Oh, also, can you expound and elaborate on how Parekowhai’s "oblique but clever title" refers to the fraught relationship between early modernism (particularly cubism) and various ‘primitive’ African cultures that influenced it?

John Hurrell said...

Let me stress the above reading of the M.P. show is my interpretation only. Others may think I've got it utterly wrong. I'm speculating. (As I often do.)

To very briefly elaborate,Picasso and Braque referenced various central African (and Egyptian) masks and statues in their early explorative cubism (esp. 1906-8) and for some people it is a highly sensitive issue because no permission or dialogue was involved - seemingly much like Gordon Walters' use of the koru in this country. Therefore lemon trees without bitter lemons can be read as a form of denial, a symbol for some unacknowledged grievance - especially in a show also having references to carved African animals that have been enlarged and made white, and the exhibition's very specific title.
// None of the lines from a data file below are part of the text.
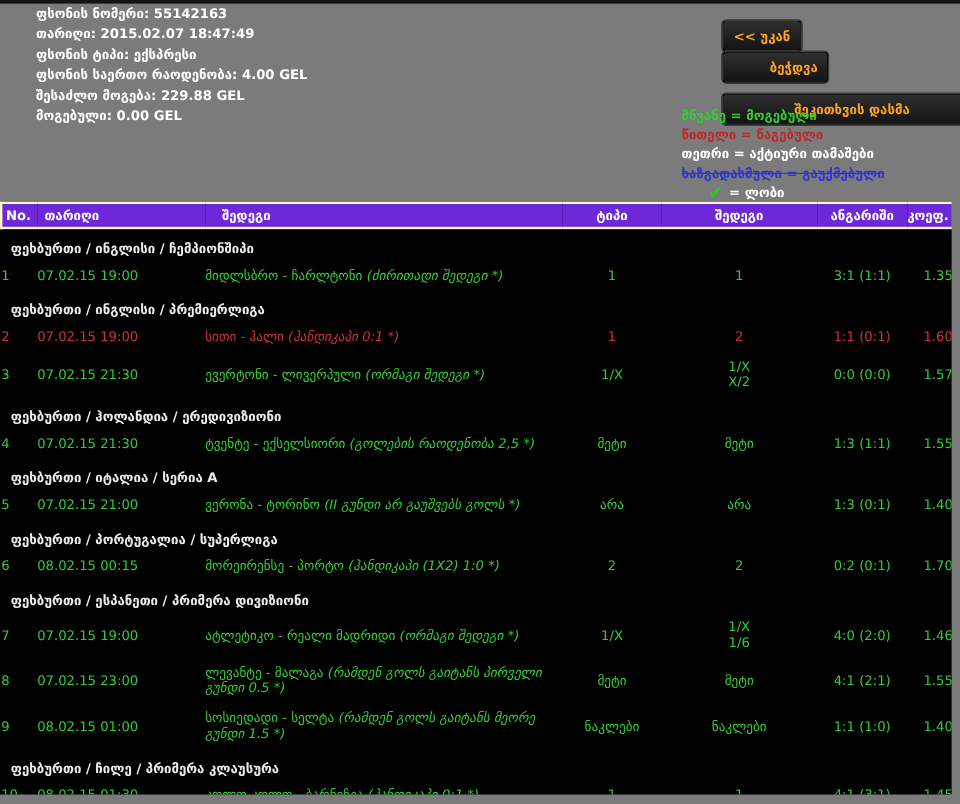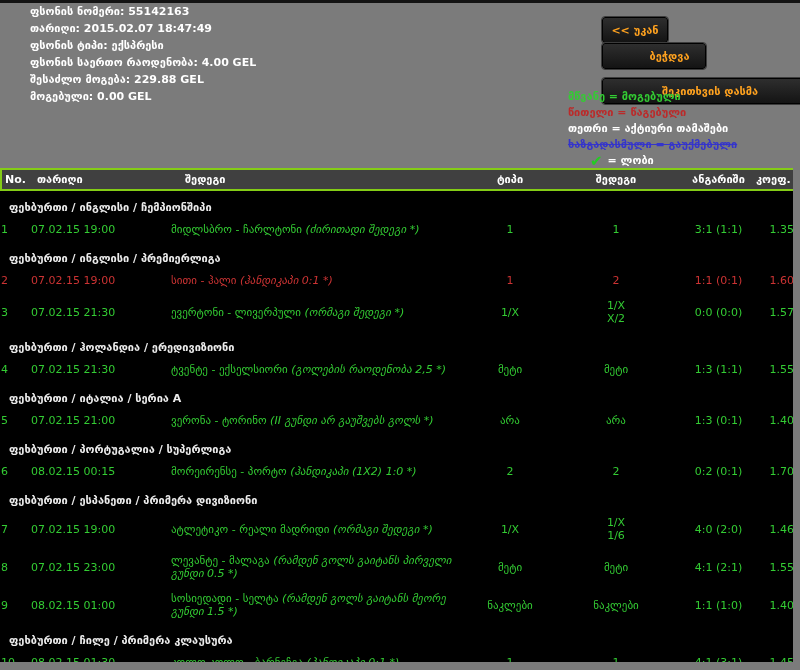"ბეჭდვა" .btn.print { width: 104px -> 88px }
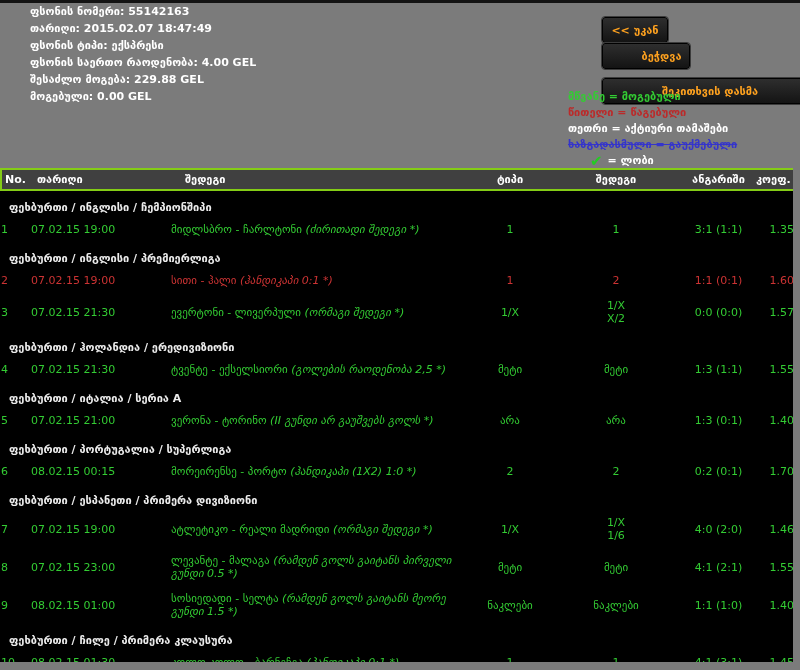"No." thead tr { background: #404040 -> #6d28d9; border: 2px solid #84cc16 -> 2px solid #fef9c3 }
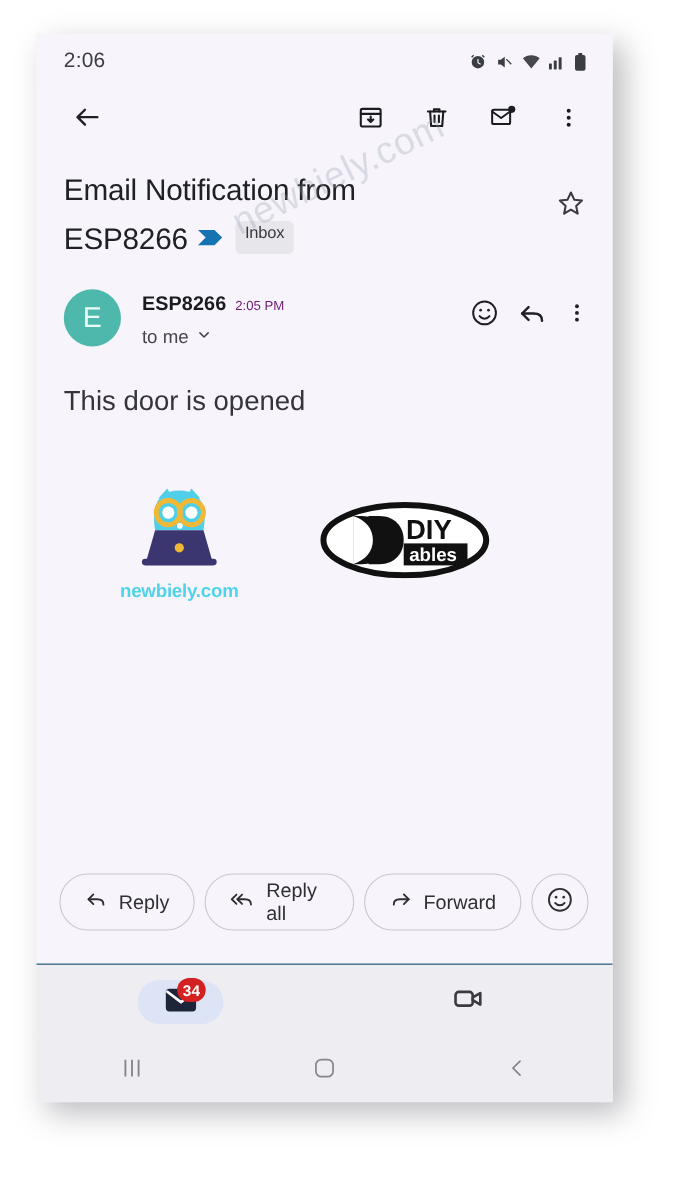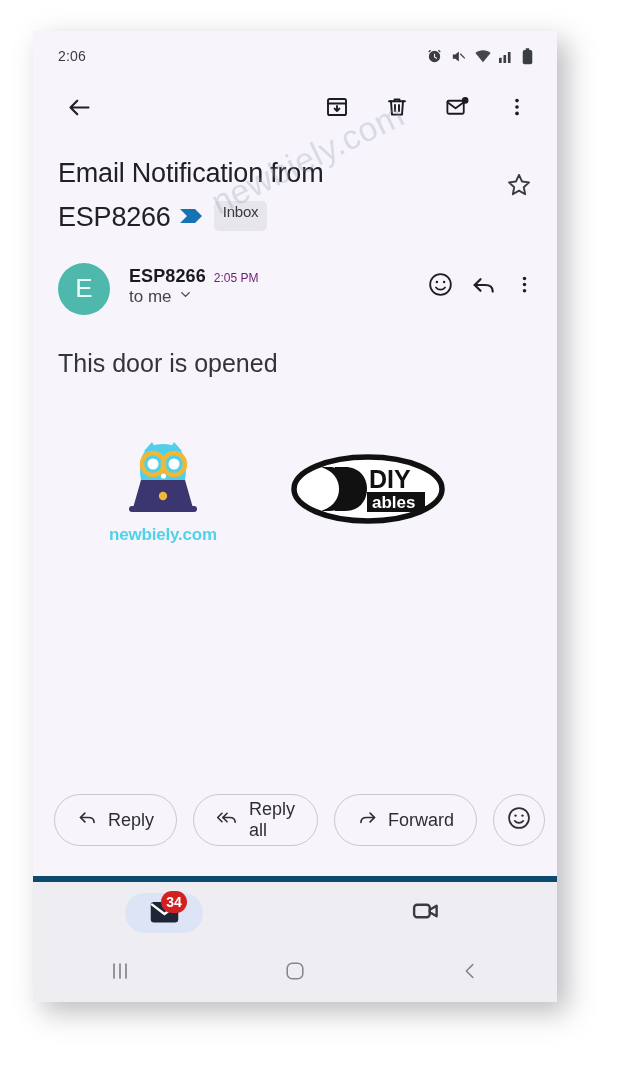"2:06" .status-time { font-size: 14px -> 19px }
The McEvilley essay on MOMA's Primitivism show is a great read on this topic, in November 1984's artforum, as are also Rubin's and Varnedoe's responses in Feb 1985.

Didn't know about that song you mention, though I do follow Tom Waits quite closely. A version of Que Sera,Sera...perhaps?

stephen said...

Thank you, yes, but is "The Moment Of Cubism" a pun of sort sort?

John Hurrell said...

Could be. Cubism is about simultaniety (multiple viewpoints at the same instant)- as opposed to say Futurism which is more about movement.

John Hurrell said...

Somebody has just told me of the thirties Wedgewood series of porcelain animal bookends, so my theory above turns to custard.

Any readers an authority on Wedgewood?

boris said...

tip: THE MOMENT OF CUBISM also is an essay by John Berger from 1969.

Deborah Cain said...

Deborah Cain
On cubism and primitivism etc: you can listen to the first talk by Paul Wood on "Art & Globalisation" in the Tate Open University series, where he talks about the early 20th century avant-garde, see website [with video link] http://www.tate.org.uk/learning/studydays/globalisation/

John Hurrell said...

Thanks Deborah for that. Readers can past this url into search and check it out.

The Parekowhai show can be pondered over with the Berger and Wedgwood references being somehow connected...perhaps? In truth I'm not sure now about the extent of its focus. Be curious to hear some other opinions on this.

Ben Clement said...

Nothing but a lemon tree

John Hurrell said...

Well Ben, my task would be a hell of a lot easier if that were the case, but the work is loaded up with a highly evocative title, which according to the show's publicity poster, refers to a review of John Berger's book.
The title is designed to shower the sculpture with meaning, so that critics, theorists, and art historians come running. It's a standard artist strategy: build the work, then build the title. Then stand back and watch the fun.

Kim Finnarty said...

it's a lemon tree my dear Watson.

stephen said...

As if insincere, self-conscious "art about art" wasn't bad enough; now we have "art about writing about art"? "Art about art-history"?

It's a new low.

LOLcaptcha: fingism

James said...

Was it the lemons from the start?

Kim Finnarty said...

"In Parekowhai’s hands they take on the meaning of political power too."

I know it is just a turn of phrase Mr Hurrell but when was the last time Michael Parakowhai laid his own hands on an artwork? Isn't he famous for his technicians ability?

So isn't the central critical question with this work:is the thinking of the design correctly pitched. Is it overthought underthought or just right.

If you geddit is it underthought if impenetrable, overthought? and if you miss interpret alltogether, like you seem to have done is it just right or a failure?

The elephant in the room could be the audience.